Yes, makes sense, just like the optional holder arguments to blkdev_get_by_*().

>
> > +#if IS_ENABLED(CONFIG_MEMORY_FAILURE) && IS_ENABLED(CONFIG_FS_DAX)
>
> No real need for the IS_ENABLED. Also any reason to even build this
> file if the options are not set? It seems like
> xfs_dax_holder_operations should just be defined to NULL and the
> whole file not supported if we can't support the functionality.
>
> Dan: not for this series, but is there any reason not to require
> MEMORY_FAILURE for DAX to start with?

Given that DAX ties some storage semantics to memory and storage
supports EIO I can see an argument to require memory_failure() for
DAX, and especially for DAX on CXL where hotplug is supported it will
be necessary.

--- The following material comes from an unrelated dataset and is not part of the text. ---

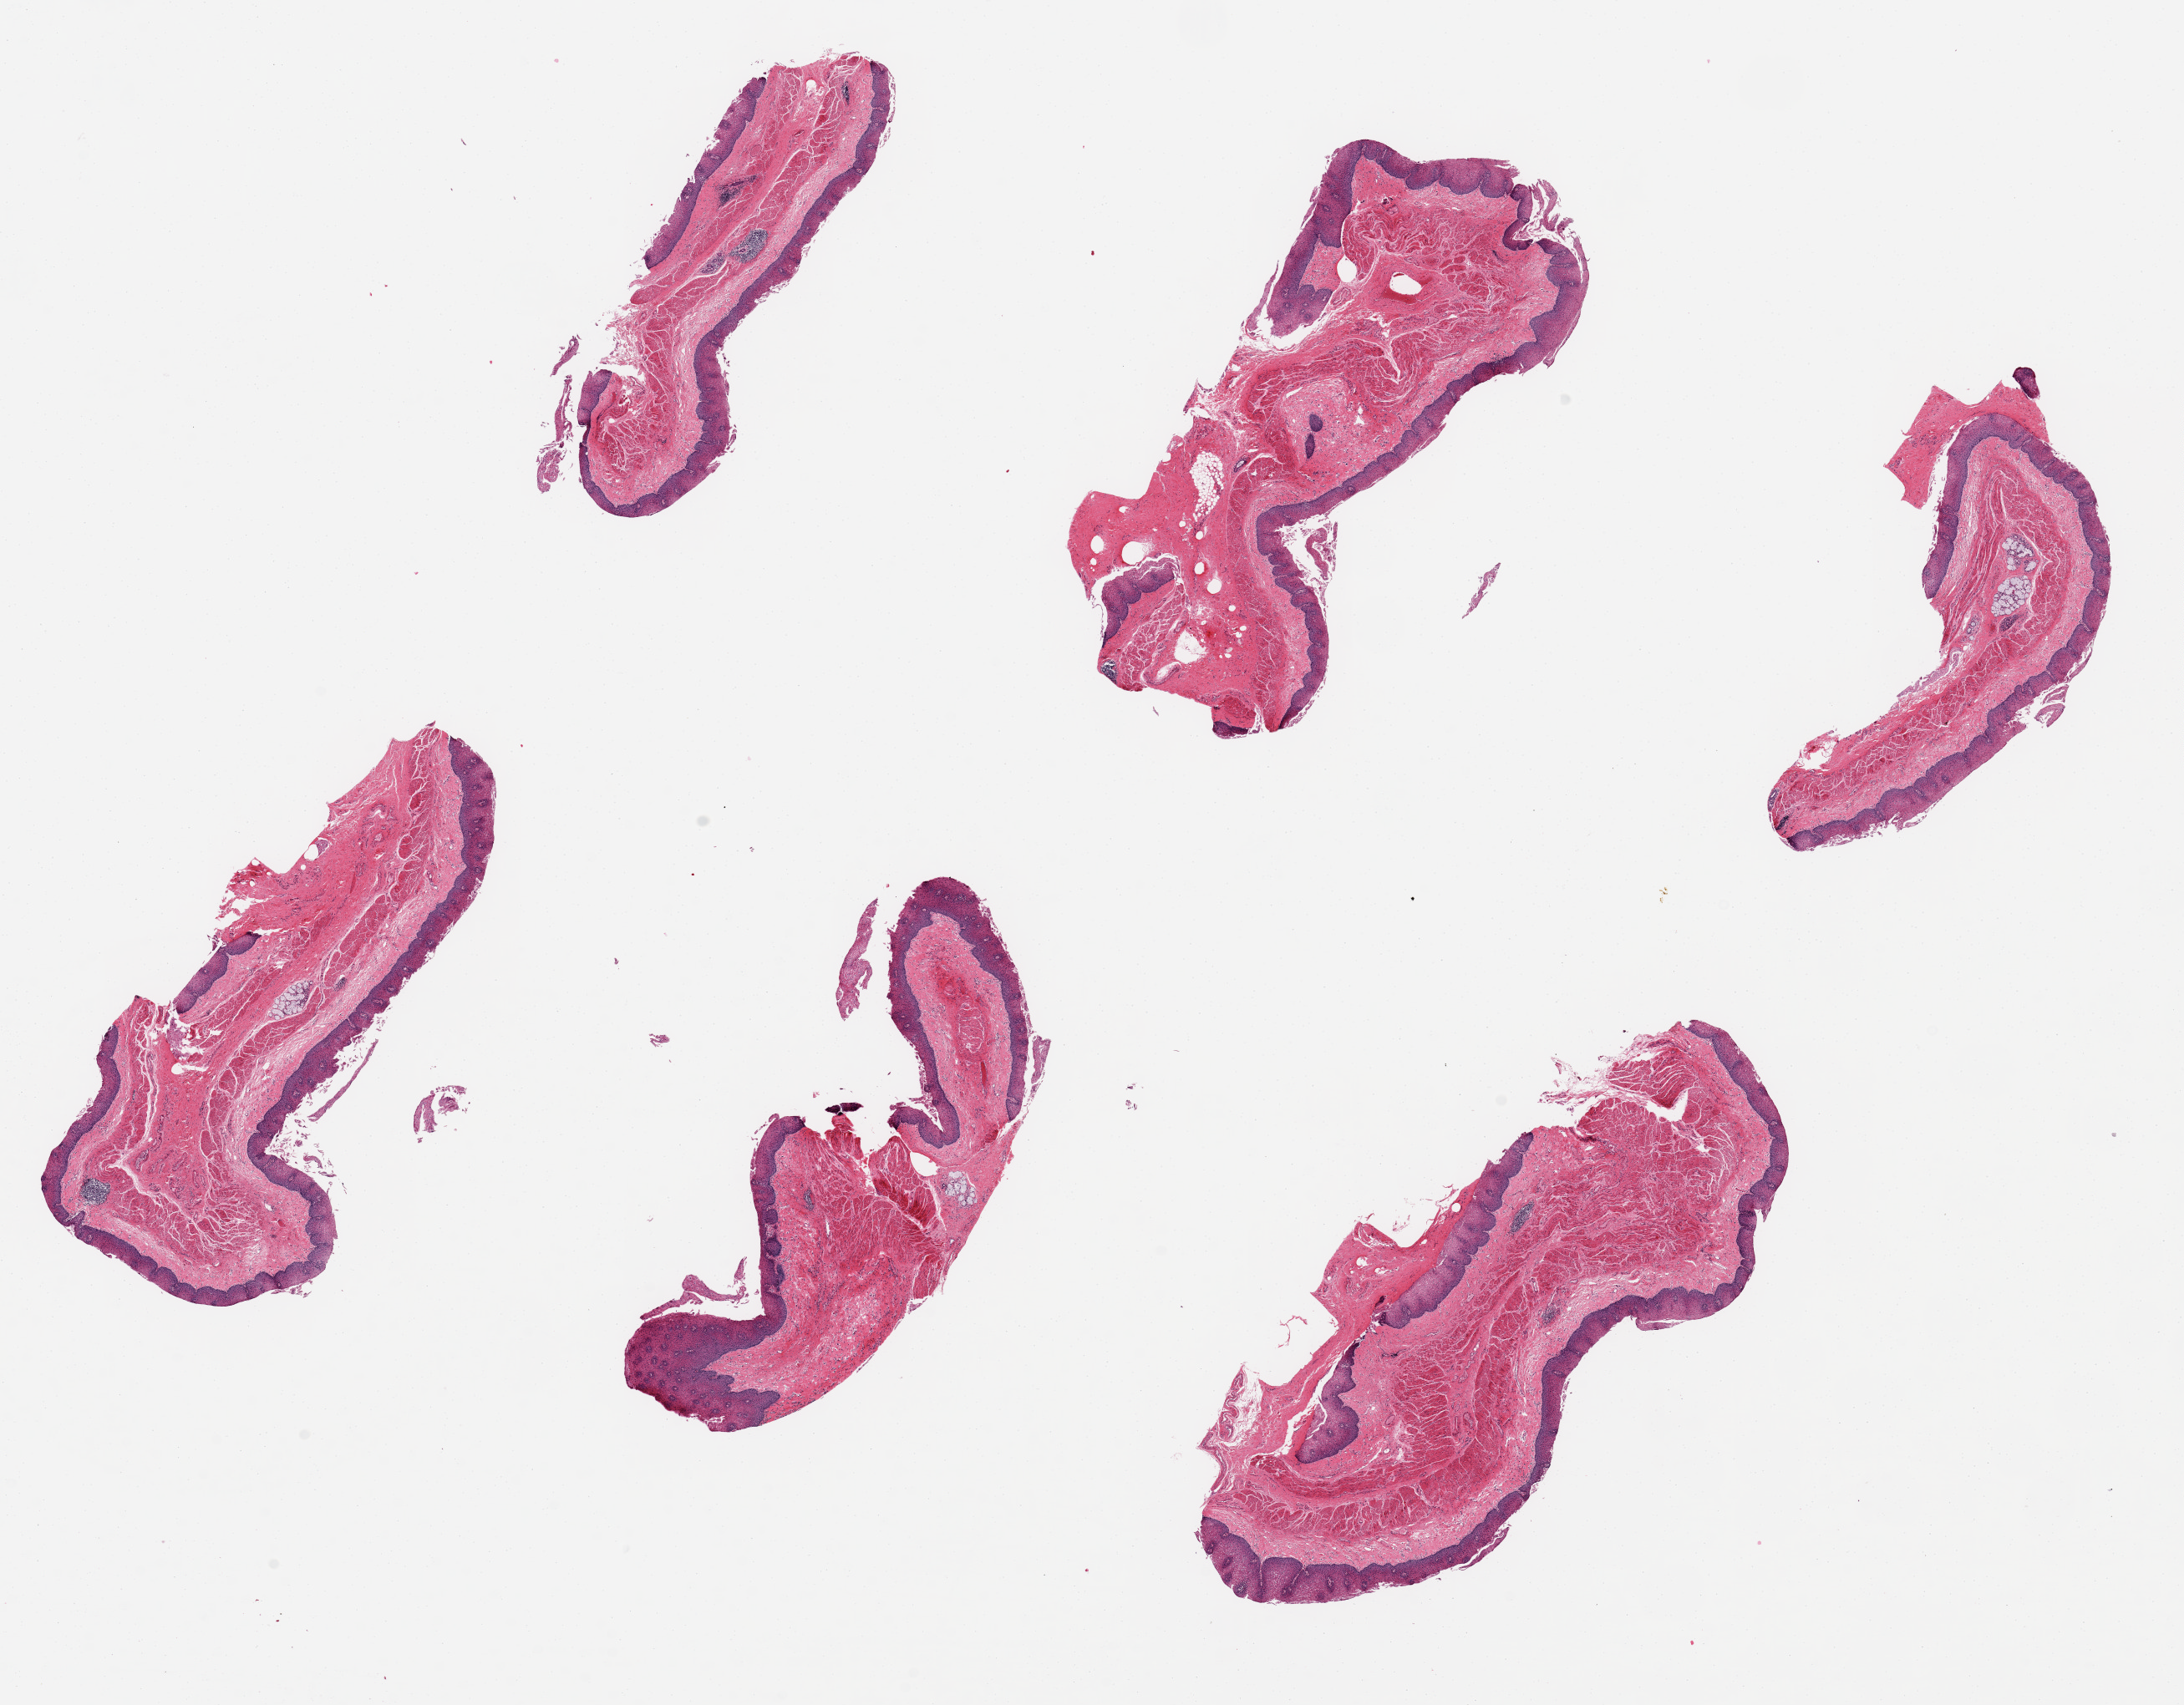
Digitized haematoxylin and eosin-stained section, shown as a low-resolution overview of the whole scanned area (about 20.7 x 16.1 mm, slide scanned at 20x). PAXgene-fixed paraffin-embedded (PFPE) section. Target tissue: esophageal mucous membrane. Tissue donor sample.
* review note (as recorded): 6 pieces up to 7x3 mm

Linux currently has no facility to consult PCI drivers
about removal actions, so the only recourse for a force removed CXL
device is mass memory_failure().

>
> > +
> > + ddev_start = mp->m_ddev_targp->bt_dax_part_off;
> > + ddev_end = ddev_start +
> > + (mp->m_ddev_targp->bt_bdev->bd_nr_sectors << SECTOR_SHIFT) - 1;
>
> This should use bdev_nr_bytes.
>
> But didn't we say we don't want to support notifications on partitioned
> devices and thus don't actually need all this?

Right.